Here are the ratios that I've been using successfully for more than a decade to uncover the best value companies:
1. Low Price to Earnings (P/E): Select only those companies with total shares that are worth less than 10 times their earnings or profits.
2. Low Price to Book (P/B): 3 is my cut-off. But when a company's total share value is less than twice its net asset value (book value), I get excited.
3. Low Price to Cash Flow (P/CF): Price shouldn't be more than 10 times cash flow. Remember, cash is the real deal. Net income isn't.
If a company passes all three of the above tests, you have a company worth looking into. If you see that it's bringing in more and more customers at low cost, you probably have a winner on your hands.
Squeezing higher returns from the stock market to make your portfolio hum is surprisingly easy when you buy value stocks.
David Dreman, in his book Contrarian Investment Strategies: The Next Generation, investigates four ways to buy low.

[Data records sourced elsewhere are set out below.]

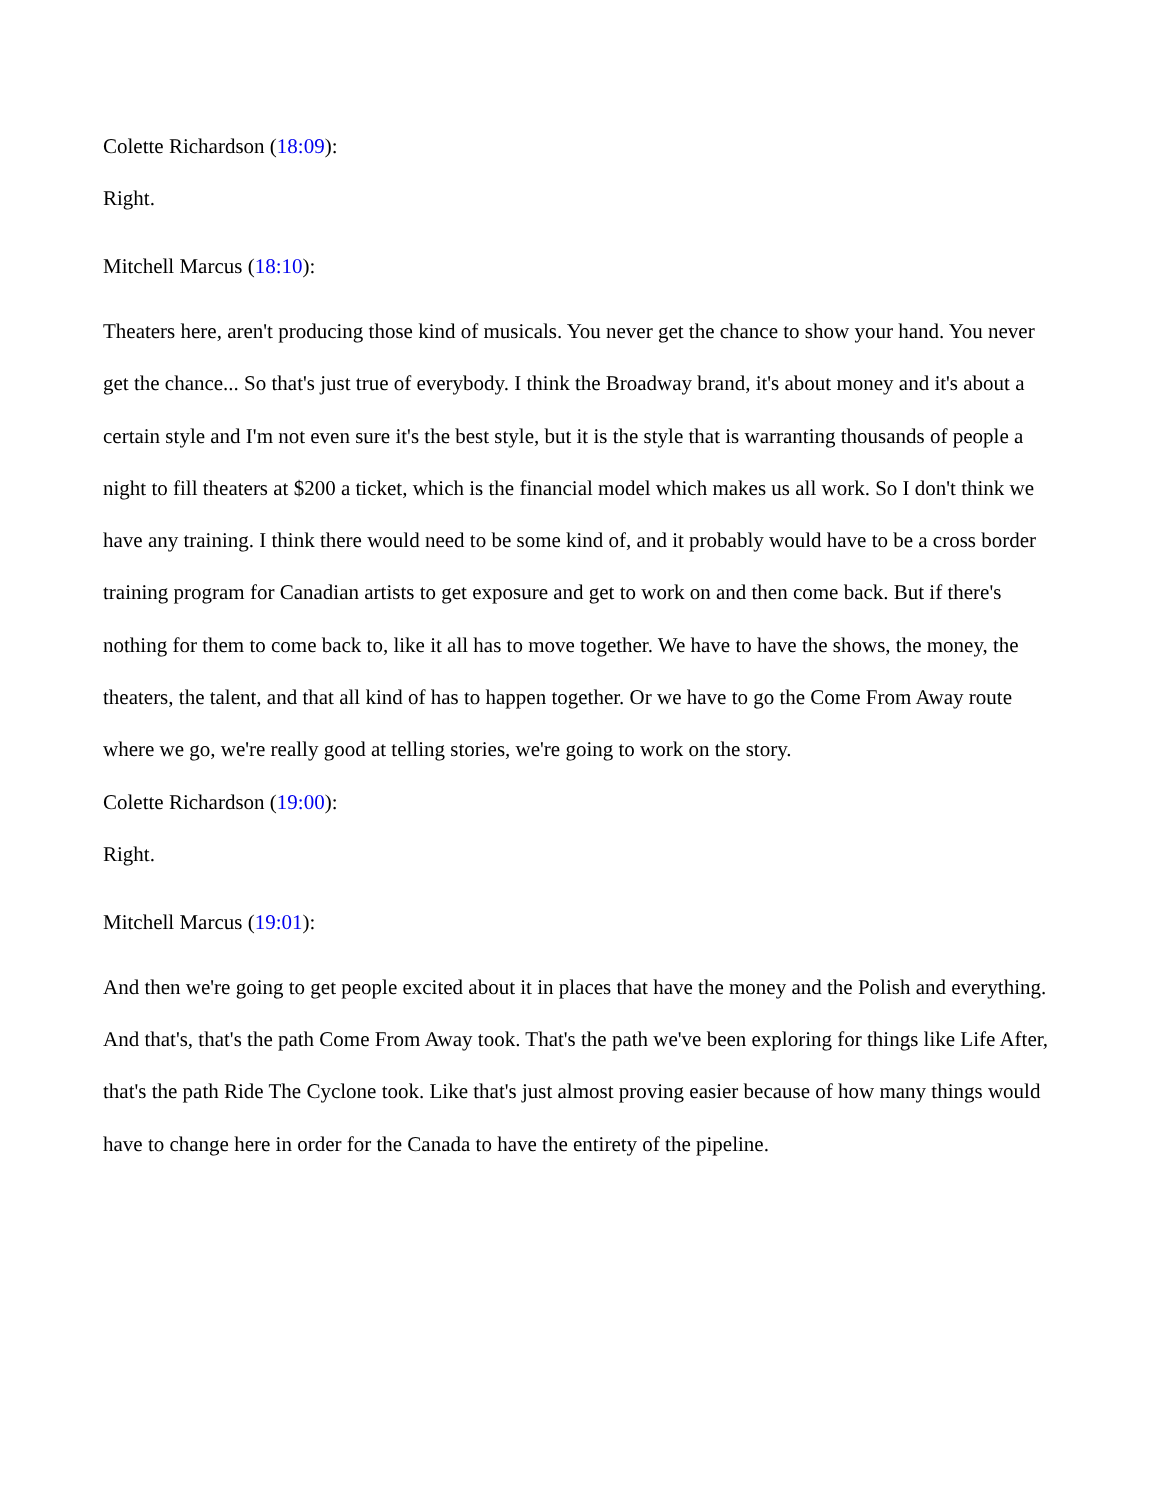Colette Richardson (18:09):
Right.
Mitchell Marcus (18:10):
Theaters here, aren't producing those kind of musicals. You never get the chance to show your hand. You never get the chance... So that's just true of everybody. I think the Broadway brand, it's about money and it's about a certain style and I'm not even sure it's the best style, but it is the style that is warranting thousands of people a night to fill theaters at $200 a ticket, which is the financial model which makes us all work. So I don't think we have any training. I think there would need to be some kind of, and it probably would have to be a cross border training program for Canadian artists to get exposure and get to work on and then come back. But if there's nothing for them to come back to, like it all has to move together. We have to have the shows, the money, the theaters, the talent, and that all kind of has to happen together. Or we have to go the Come From Away route where we go, we're really good at telling stories, we're going to work on the story.
Colette Richardson (19:00):
Right.
Mitchell Marcus (19:01):
And then we're going to get people excited about it in places that have the money and the Polish and everything. And that's, that's the path Come From Away took. That's the path we've been exploring for things like Life After, that's the path Ride The Cyclone took. Like that's just almost proving easier because of how many things would have to change here in order for the Canada to have the entirety of the pipeline.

Look for:
1.
Low Price to Earnings (P/E)
2. Low Price to Book (P/B)
3. Low Price to Cash Flow (P/CF)
4. Low Price to Dividend
I don't even use that last criterion when I look at stocks, and neither should you. Mr. Dreman concurs, saying it's the least effective of the four strategies - although all four individually beat the market index with ease.
To make best use of the above numbers, invest in a stock only if the first three (P/E, P/B, and P/CF) all show low ratios. If you do only this, without any further research or work, you'll come out ahead of the market.